● Text excerpt:
-- Opening Marker --

My backlog dump of quickly jotted 2024 reviews as I close out the “cinematic year” continues with a look at some debut films. All of these movies are the first for their directors. None are Oscar nominees, but we’re starting to close in on awards contenders.

2024 Mini-Review Roundup:

Janet Planet

Debut Director: Annie Baker

If you’ve been reading me for awhile, you know I have a label for these kinds of movies: “well-observed.” It’s a backhanded compliment. These are upper-shelf Sundance-core dramas that are thoughtfully constructed and acutely rendered but don’t really make a case for their own existence. I know saying so is hypocritical, because I typically love hangout comedies and vibey jam sessions, and I certainly don’t mean “well-observed” negatively. But something about a film carrying the tone of thoughtful drama without much actually happening strikes me as odd; like, why generate gravity if there’s no impact with the ground.

Janet Planet is the well-est observed-est movie of the year both in that it’s one of the best made of its annual crop, and it’s the most bafflingly empty of narrative thrust. In three chapters we see Janet (a terrific Julianne Nicholson) navigate single parenthood as a rural Massachusettes hippie. Her daughter Lacy (Zoe Ziegler) is a well-sketched blend of normal and strange, of mature and difficult to manage. Janet drifts in and out of relationships with other complicated people. She considers joining a cult-like commune led by Elias Koteas, whose presence is always welcome.

Annie Baker shows some chops (the film’s conclusion includes a provocative bit of magical realism), but something about the vibe kept me at a distance. That must be mostly personal taste, but I was not drawn to this parent-child pairing the way I was, e.g., Aftersun‘s. I suspect a rewatch in the right mood would prove very rewarding, but I’m soft-pedaling my praise for now, though consider it a higher-end version of the below rating.

Is It Good? Good (5/8)


Woman of the Hour

Debut Director: Anna Kendrick

Anna Kendrick clearly has sufficient savvy and skill to make a good film, and I do think Woman of the Hour inches into goodness. But there are a few more bad-instinct stumbles here than I’d prefer to see. If she can raise her storytelling to the level of her knack for craft, stuff like scene construction and tension generation and actor direction that she’s already solid at, she might be on to something.

-- Closing Marker --

● Data extracts:
-- Opening Marker --

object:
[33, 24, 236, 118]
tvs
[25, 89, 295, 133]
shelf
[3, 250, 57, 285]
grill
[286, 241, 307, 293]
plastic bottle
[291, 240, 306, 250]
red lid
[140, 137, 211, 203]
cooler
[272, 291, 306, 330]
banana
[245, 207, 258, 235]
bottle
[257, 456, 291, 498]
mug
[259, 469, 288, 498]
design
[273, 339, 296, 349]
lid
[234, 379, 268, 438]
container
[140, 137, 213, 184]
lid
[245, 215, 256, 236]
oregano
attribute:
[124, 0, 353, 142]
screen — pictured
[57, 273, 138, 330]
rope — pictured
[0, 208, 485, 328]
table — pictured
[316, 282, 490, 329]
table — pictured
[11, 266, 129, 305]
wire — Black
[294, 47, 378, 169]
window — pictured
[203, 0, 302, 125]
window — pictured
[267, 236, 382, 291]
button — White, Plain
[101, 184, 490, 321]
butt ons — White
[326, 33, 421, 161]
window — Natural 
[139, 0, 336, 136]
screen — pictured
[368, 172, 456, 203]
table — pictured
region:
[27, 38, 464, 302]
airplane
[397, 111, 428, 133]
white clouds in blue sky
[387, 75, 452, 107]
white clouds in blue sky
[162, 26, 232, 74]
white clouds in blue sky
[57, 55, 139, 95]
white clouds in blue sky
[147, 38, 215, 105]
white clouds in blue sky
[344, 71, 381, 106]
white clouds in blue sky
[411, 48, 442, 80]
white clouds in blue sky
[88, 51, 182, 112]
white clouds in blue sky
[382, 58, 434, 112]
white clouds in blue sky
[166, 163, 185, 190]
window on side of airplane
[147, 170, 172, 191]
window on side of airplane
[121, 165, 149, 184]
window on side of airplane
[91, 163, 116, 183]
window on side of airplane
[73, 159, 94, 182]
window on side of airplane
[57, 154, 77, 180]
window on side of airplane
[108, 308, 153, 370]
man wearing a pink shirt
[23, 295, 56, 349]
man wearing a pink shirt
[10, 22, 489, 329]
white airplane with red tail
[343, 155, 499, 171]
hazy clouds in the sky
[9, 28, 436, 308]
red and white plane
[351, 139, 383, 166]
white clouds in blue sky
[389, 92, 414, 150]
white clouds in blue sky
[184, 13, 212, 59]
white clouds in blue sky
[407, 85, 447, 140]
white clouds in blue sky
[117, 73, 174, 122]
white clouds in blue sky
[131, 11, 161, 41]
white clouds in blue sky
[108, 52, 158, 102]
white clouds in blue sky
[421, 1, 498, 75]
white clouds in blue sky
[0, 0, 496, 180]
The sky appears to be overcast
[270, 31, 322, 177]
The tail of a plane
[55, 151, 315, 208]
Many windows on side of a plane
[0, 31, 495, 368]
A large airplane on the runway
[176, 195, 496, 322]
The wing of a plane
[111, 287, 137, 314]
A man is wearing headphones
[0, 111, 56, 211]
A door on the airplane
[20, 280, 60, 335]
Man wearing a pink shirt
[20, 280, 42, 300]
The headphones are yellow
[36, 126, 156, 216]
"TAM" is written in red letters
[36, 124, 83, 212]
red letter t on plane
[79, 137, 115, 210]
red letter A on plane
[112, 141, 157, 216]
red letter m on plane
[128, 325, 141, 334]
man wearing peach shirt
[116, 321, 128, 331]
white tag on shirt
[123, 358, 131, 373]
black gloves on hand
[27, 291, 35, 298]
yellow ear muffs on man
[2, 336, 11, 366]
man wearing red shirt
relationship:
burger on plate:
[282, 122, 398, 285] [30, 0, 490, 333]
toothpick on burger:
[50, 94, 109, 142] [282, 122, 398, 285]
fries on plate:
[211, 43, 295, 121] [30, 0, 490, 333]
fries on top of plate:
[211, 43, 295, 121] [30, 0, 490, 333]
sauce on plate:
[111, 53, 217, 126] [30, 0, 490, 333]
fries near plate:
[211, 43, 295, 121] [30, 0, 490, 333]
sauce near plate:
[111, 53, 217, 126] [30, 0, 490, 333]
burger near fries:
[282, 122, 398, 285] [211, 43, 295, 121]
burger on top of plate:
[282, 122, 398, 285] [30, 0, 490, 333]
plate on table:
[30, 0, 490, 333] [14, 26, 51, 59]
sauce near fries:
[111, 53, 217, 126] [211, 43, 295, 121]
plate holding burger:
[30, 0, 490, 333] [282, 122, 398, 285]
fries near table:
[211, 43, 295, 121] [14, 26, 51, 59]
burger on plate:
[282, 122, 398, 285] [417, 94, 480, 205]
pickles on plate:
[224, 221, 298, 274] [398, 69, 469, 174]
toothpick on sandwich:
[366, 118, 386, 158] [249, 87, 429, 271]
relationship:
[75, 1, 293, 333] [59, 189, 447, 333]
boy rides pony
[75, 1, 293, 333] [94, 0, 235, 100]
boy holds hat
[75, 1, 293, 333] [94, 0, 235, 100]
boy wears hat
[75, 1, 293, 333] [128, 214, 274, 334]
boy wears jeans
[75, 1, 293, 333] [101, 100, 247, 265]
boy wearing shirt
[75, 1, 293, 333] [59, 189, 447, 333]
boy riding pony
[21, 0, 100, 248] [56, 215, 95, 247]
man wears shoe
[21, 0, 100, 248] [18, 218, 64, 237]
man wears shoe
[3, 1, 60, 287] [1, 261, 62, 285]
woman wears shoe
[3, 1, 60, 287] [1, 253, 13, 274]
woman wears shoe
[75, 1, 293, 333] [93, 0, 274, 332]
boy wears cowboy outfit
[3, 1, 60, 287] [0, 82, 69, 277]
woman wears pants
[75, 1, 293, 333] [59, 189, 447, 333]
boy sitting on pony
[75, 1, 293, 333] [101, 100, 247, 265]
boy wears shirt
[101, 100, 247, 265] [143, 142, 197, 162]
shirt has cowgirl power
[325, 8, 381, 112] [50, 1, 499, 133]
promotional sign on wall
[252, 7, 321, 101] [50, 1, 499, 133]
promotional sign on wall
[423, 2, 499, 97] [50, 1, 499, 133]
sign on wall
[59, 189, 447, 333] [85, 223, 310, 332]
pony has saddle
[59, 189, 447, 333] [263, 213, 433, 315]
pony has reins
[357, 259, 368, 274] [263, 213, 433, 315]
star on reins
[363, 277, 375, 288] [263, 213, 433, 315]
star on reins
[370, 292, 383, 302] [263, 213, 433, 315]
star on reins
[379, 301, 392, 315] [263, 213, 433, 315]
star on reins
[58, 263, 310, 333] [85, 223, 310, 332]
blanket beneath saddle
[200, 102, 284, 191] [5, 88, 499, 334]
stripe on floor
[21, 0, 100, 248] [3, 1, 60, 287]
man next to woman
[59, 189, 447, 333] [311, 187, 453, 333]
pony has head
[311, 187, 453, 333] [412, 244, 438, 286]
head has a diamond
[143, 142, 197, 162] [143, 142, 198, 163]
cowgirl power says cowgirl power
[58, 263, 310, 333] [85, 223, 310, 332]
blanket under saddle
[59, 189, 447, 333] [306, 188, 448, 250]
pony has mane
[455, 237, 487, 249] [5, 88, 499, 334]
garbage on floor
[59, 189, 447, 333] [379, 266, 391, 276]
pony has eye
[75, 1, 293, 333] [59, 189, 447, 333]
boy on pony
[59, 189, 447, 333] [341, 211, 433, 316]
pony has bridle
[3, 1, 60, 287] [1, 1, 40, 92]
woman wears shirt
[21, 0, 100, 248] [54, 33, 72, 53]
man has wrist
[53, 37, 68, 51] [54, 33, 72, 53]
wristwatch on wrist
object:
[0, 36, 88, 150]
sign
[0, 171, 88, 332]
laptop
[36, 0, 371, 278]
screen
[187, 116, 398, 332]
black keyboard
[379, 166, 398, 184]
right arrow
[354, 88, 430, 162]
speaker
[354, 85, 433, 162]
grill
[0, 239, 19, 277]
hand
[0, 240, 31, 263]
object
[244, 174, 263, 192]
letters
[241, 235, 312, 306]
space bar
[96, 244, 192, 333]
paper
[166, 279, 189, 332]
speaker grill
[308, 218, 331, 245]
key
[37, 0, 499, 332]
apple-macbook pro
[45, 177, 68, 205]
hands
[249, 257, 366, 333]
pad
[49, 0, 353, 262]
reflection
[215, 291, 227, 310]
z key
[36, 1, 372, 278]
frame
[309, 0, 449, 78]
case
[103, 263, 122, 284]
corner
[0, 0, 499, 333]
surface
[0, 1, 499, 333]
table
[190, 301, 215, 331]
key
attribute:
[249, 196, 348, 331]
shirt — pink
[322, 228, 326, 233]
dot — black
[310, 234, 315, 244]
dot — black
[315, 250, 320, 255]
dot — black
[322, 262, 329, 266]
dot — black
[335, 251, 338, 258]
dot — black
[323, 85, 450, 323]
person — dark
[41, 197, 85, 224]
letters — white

-- Closing Marker --

● Exercise set:
• 1. In the review roundup, which actress plays Janet in Janet Planet?
• 2. Quote the review roundup word for word. Start at the words "Debut Director: Annie" and stop after "with the ground.".

● Expected results:
• 1. Julianne Nicholson

• 2.
Debut Director: Annie Baker

If you’ve been reading me for awhile, you know I have a label for these kinds of movies: “well-observed.” It’s a backhanded compliment. These are upper-shelf Sundance-core dramas that are thoughtfully constructed and acutely rendered but don’t really make a case for their own existence. I know saying so is hypocritical, because I typically love hangout comedies and vibey jam sessions, and I certainly don’t mean “well-observed” negatively. But something about a film carrying the tone of thoughtful drama without much actually happening strikes me as odd; like, why generate gravity if there’s no impact with the ground.